▶ Exercise instructions
Render every line of the items below as a Markdown table with the columns "Row" and "Line", numbering the rows and skipping blank lines. Leave the pictures out of the table.

────────────────────────────────────────

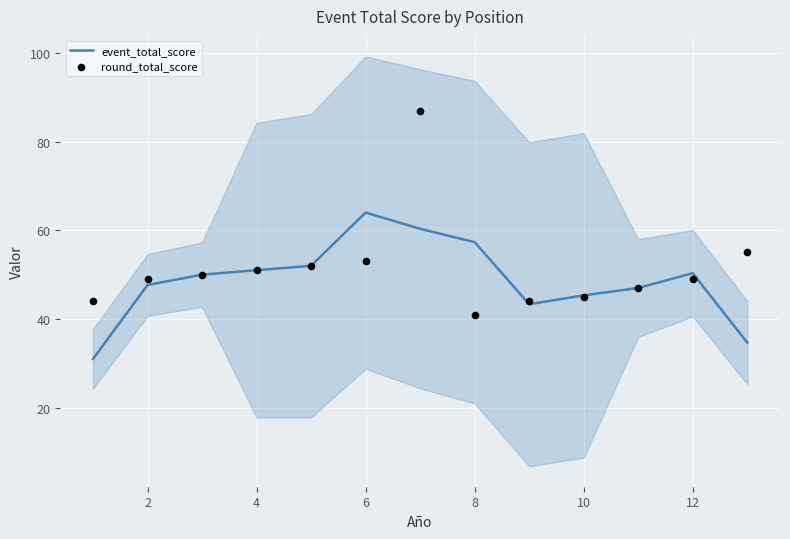

At how many categories does at least one series exceed 50?

7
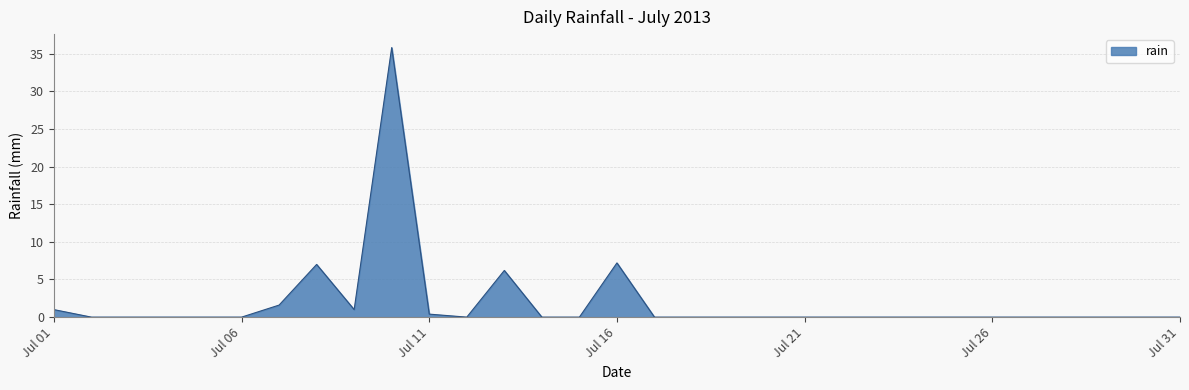

What is the difference between the maximum and minimum values?

35.8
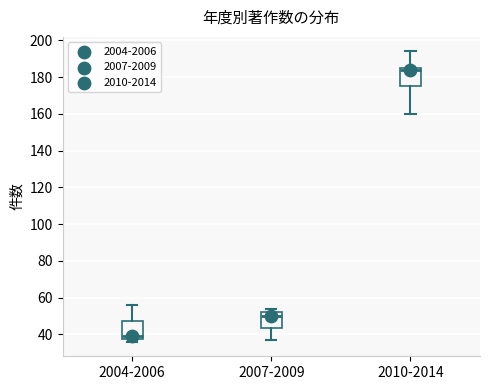

Reading left to right, transcribe this box plot: for each box, give where its median line is, the range the box spans, and where its two whiskers end, as read against the y-axis. The values are not printed on the chart, so give them approximately, as read against the axis.

2004-2006: median 40, box 38 to 48, whiskers 36 to 56
2007-2009: median 50, box 44 to 52, whiskers 38 to 54
2010-2014: median 184, box 176 to 186, whiskers 160 to 194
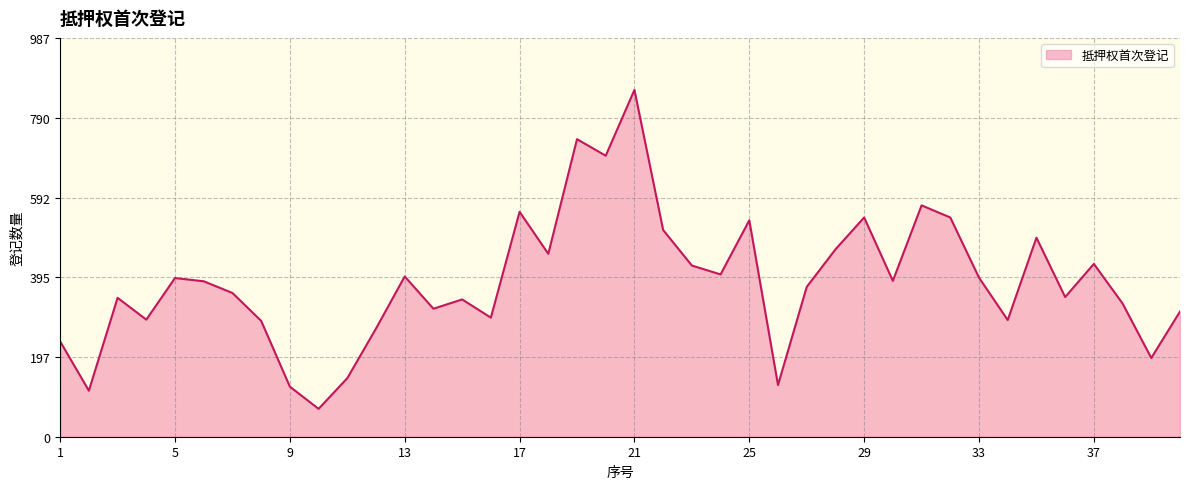

What is the smallest value displayed?

69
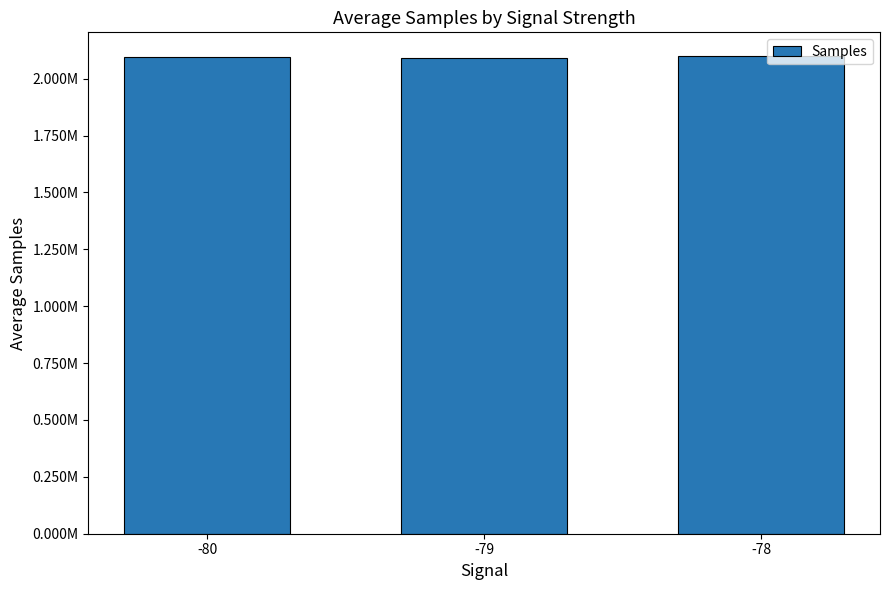

Approximately how many times larger is the value at -78 compared to -80?

1.0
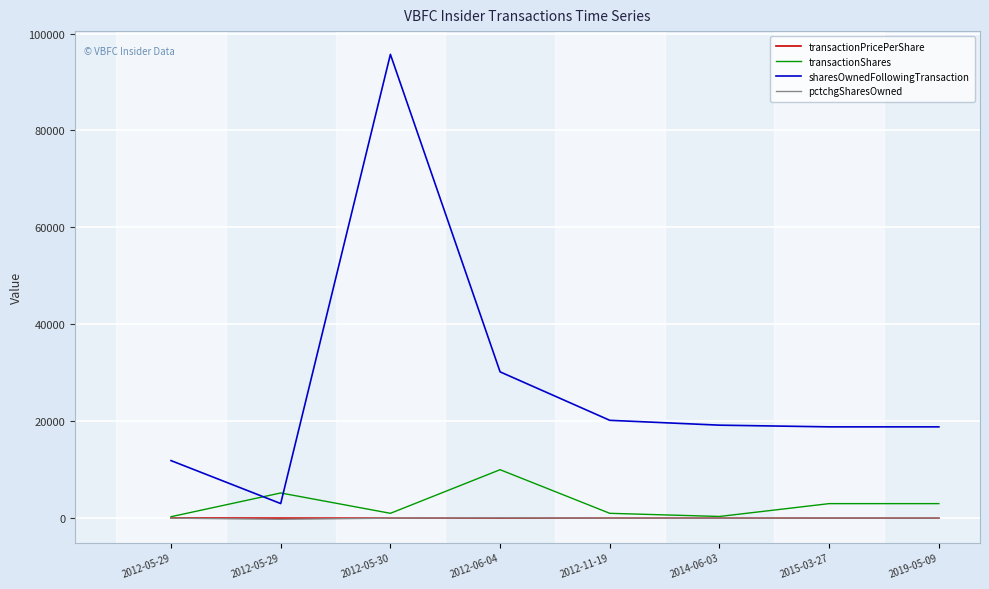

At which category does pctchgSharesOwned reach its first local peak?

2012-06-04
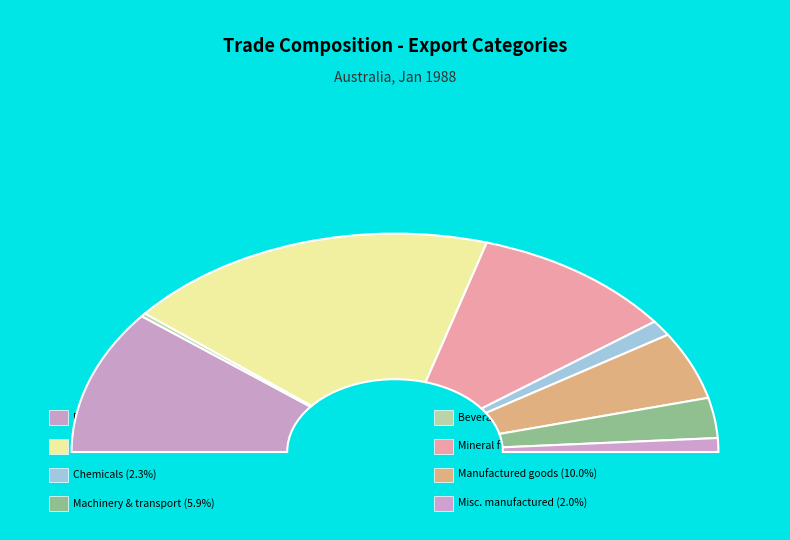

To the nearest percent, what is the difference between the Miscellaneous manufactured articles and Crude materials, inedible slice percentages?

35%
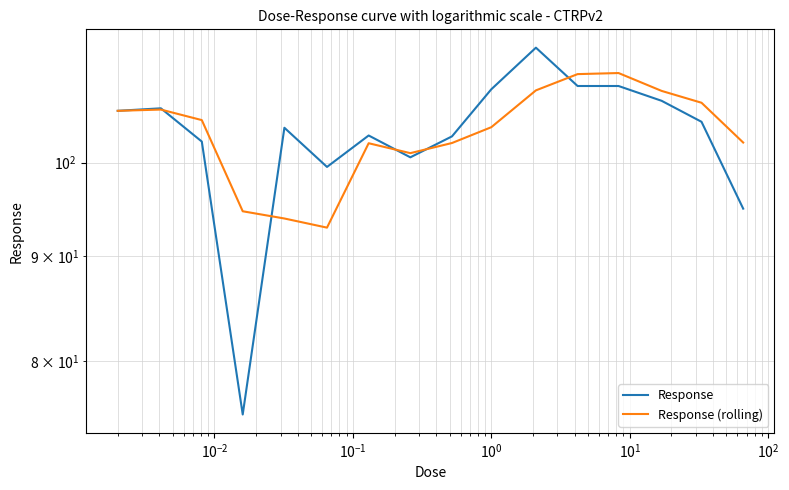

Reading left to right, list all the values displayed in this chart.

Response: 106.0	106.3	102.4	75.3	104.0	99.5	103.1	100.6	103.0	108.6	113.8	109.0	109.0	107.2	104.7	95.0
Response (rolling): 106.0	106.2	104.9	94.7	93.9	93.0	102.2	101.1	102.2	104.1	108.5	110.5	110.6	108.4	107.0	102.3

────────────────────────────────────────

▶ Result of the exercise
| Row | Line |
|---|---|
| 1 | At how many categories does at least one series exceed 50? |
| 2 | 7 |
| 3 | What is the difference between the maximum and minimum values? |
| 4 | 35.8 |
| 5 | Reading left to right, transcribe this box plot: for each box, give where its median line is, the range the box spans, and where its two whiskers end, as read against the y-axis. The values are not printed on the chart, so give them approximately, as read against the axis. |
| 6 | 2004-2006: median 40, box 38 to 48, whiskers 36 to 56 |
| 7 | 2007-2009: median 50, box 44 to 52, whiskers 38 to 54 |
| 8 | 2010-2014: median 184, box 176 to 186, whiskers 160 to 194 |
| 9 | What is the smallest value displayed? |
| 10 | 69 |
| 11 | Approximately how many times larger is the value at -78 compared to -80? |
| 12 | 1.0 |
| 13 | At which category does pctchgSharesOwned reach its first local peak? |
| 14 | 2012-06-04 |
| 15 | To the nearest percent, what is the difference between the Miscellaneous manufactured articles and Crude materials, inedible slice percentages? |
| 16 | 35% |
| 17 | Reading left to right, list all the values displayed in this chart. |
| 18 | Response: 106.0	106.3	102.4	75.3	104.0	99.5	103.1	100.6	103.0	108.6	113.8	109.0	109.0	107.2	104.7	95.0 |
| 19 | Response (rolling): 106.0	106.2	104.9	94.7	93.9	93.0	102.2	101.1	102.2	104.1	108.5	110.5	110.6	108.4	107.0	102.3 |